■ GOAL OF THE EXERCISE
The lines to be extracted run from the start of the listing through the line containing "staining in human"; copy them exactly and nothing else.

INFORMATION GIVEN Start Marker

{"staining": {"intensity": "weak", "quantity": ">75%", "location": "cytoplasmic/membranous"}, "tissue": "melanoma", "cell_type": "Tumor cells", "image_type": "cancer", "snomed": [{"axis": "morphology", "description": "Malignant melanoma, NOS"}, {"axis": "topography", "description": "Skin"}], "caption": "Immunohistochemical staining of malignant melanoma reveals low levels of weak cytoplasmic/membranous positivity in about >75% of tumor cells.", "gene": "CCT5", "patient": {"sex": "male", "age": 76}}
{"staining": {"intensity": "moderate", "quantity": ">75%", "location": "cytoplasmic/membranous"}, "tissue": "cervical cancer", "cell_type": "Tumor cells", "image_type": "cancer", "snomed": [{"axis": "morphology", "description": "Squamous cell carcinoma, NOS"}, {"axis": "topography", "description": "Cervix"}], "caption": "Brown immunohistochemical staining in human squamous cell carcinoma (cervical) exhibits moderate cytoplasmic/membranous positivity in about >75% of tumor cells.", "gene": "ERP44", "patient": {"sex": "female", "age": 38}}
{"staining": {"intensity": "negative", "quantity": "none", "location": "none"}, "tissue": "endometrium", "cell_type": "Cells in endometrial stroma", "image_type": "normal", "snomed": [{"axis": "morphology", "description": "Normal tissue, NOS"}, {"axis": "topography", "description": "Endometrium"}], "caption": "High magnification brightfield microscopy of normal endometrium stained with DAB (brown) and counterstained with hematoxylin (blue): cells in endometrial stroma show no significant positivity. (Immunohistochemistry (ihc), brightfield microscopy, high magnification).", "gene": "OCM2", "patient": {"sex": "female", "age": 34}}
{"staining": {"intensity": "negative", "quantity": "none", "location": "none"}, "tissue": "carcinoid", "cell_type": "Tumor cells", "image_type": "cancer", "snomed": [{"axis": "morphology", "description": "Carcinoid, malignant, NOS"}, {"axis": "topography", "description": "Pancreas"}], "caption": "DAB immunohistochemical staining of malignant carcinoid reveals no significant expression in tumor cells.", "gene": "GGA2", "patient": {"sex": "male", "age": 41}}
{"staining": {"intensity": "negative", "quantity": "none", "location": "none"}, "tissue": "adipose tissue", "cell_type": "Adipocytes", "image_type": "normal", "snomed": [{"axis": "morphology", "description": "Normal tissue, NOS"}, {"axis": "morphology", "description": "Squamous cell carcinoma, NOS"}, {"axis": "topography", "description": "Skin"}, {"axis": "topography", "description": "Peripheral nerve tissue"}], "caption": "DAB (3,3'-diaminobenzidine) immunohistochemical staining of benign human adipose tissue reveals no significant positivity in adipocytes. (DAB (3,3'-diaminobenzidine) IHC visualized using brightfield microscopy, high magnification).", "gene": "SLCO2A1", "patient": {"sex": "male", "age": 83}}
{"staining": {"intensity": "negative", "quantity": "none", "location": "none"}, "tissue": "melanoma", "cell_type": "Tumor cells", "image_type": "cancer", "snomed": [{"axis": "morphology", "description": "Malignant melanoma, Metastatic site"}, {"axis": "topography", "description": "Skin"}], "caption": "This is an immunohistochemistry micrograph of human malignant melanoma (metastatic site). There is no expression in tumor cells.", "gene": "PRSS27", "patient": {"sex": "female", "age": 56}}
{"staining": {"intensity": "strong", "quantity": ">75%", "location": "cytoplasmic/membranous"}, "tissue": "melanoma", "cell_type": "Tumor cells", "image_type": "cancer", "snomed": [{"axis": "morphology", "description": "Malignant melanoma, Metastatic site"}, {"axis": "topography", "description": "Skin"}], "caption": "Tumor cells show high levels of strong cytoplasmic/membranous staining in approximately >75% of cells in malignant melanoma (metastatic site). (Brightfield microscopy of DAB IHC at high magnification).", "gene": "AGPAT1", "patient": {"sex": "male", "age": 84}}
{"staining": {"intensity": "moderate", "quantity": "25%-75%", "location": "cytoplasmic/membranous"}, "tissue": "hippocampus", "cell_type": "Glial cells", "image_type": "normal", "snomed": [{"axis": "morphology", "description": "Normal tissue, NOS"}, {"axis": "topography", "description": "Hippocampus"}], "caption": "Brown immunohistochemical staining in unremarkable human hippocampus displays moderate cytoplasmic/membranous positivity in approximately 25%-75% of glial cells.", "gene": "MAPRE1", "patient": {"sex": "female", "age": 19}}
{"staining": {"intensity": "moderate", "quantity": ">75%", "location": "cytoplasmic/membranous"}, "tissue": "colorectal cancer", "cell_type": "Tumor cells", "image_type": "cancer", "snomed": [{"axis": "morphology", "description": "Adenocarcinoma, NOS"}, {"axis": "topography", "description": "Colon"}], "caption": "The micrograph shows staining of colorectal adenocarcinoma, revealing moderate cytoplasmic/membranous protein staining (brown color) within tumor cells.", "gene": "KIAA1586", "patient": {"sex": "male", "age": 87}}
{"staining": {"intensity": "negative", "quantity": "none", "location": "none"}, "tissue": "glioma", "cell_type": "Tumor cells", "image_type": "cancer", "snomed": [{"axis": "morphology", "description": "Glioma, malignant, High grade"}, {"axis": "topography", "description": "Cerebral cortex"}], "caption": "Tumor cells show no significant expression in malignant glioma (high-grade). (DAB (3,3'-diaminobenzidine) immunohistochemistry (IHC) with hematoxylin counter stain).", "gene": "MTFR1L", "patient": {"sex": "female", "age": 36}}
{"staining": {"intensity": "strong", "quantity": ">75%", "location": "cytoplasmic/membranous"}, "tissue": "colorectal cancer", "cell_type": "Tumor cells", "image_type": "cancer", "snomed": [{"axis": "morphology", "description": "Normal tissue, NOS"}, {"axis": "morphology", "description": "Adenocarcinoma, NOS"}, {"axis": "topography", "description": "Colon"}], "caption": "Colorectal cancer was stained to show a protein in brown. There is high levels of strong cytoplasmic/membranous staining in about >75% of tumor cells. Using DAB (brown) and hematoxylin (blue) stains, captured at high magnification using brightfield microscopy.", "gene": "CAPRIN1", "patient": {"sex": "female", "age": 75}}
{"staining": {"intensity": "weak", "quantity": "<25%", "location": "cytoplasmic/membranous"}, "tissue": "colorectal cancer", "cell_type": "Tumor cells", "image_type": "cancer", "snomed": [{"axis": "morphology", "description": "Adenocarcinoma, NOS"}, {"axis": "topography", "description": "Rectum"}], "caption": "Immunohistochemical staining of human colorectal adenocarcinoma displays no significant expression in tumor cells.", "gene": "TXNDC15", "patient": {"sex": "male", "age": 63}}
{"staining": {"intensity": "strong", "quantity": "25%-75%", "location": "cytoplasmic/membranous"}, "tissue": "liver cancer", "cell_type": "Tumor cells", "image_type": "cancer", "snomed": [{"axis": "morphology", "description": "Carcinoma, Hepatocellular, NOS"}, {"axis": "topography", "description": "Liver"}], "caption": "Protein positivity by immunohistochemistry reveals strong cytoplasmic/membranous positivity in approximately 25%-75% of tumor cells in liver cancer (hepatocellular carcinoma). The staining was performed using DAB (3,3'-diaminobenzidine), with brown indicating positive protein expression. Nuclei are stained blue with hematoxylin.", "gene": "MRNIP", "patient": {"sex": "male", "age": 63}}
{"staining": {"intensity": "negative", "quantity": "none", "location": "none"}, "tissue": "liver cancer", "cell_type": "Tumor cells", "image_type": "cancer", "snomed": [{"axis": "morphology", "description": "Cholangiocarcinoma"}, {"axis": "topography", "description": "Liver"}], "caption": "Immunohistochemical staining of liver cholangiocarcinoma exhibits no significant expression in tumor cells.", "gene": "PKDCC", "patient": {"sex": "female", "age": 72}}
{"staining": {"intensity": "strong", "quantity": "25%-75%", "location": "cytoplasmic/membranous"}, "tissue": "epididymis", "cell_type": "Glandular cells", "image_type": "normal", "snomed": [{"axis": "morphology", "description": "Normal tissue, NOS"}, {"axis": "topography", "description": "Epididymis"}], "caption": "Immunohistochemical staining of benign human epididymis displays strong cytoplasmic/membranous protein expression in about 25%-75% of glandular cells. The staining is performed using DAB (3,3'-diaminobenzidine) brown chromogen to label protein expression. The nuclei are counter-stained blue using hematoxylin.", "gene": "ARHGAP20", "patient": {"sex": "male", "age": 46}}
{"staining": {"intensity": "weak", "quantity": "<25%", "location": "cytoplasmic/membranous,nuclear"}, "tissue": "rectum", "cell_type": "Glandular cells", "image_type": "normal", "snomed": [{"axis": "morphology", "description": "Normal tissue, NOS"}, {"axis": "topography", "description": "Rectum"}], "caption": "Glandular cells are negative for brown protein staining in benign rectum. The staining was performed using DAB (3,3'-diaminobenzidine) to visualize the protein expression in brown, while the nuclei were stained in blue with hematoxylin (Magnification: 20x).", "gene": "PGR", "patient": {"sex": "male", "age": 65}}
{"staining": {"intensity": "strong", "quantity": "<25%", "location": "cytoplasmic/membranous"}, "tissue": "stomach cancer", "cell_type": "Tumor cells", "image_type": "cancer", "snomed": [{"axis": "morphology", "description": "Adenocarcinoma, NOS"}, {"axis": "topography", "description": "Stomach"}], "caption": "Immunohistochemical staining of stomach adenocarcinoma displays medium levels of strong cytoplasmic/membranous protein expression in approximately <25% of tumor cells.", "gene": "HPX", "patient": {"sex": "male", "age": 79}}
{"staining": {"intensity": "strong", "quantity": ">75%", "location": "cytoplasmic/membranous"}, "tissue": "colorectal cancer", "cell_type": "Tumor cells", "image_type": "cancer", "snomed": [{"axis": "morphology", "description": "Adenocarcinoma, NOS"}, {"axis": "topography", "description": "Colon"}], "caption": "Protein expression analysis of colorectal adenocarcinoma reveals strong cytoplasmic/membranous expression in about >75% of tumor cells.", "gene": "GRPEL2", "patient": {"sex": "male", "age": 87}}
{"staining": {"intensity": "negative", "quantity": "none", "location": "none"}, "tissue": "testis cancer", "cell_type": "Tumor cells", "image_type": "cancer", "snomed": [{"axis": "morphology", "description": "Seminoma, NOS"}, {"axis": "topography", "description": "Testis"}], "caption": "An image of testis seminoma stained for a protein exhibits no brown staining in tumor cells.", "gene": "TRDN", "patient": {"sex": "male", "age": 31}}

INFORMATION GIVEN End Marker

■ EXERCISE ANSWER
{"staining": {"intensity": "weak", "quantity": ">75%", "location": "cytoplasmic/membranous"}, "tissue": "melanoma", "cell_type": "Tumor cells", "image_type": "cancer", "snomed": [{"axis": "morphology", "description": "Malignant melanoma, NOS"}, {"axis": "topography", "description": "Skin"}], "caption": "Immunohistochemical staining of malignant melanoma reveals low levels of weak cytoplasmic/membranous positivity in about >75% of tumor cells.", "gene": "CCT5", "patient": {"sex": "male", "age": 76}}
{"staining": {"intensity": "moderate", "quantity": ">75%", "location": "cytoplasmic/membranous"}, "tissue": "cervical cancer", "cell_type": "Tumor cells", "image_type": "cancer", "snomed": [{"axis": "morphology", "description": "Squamous cell carcinoma, NOS"}, {"axis": "topography", "description": "Cervix"}], "caption": "Brown immunohistochemical staining in human squamous cell carcinoma (cervical) exhibits moderate cytoplasmic/membranous positivity in about >75% of tumor cells.", "gene": "ERP44", "patient": {"sex": "female", "age": 38}}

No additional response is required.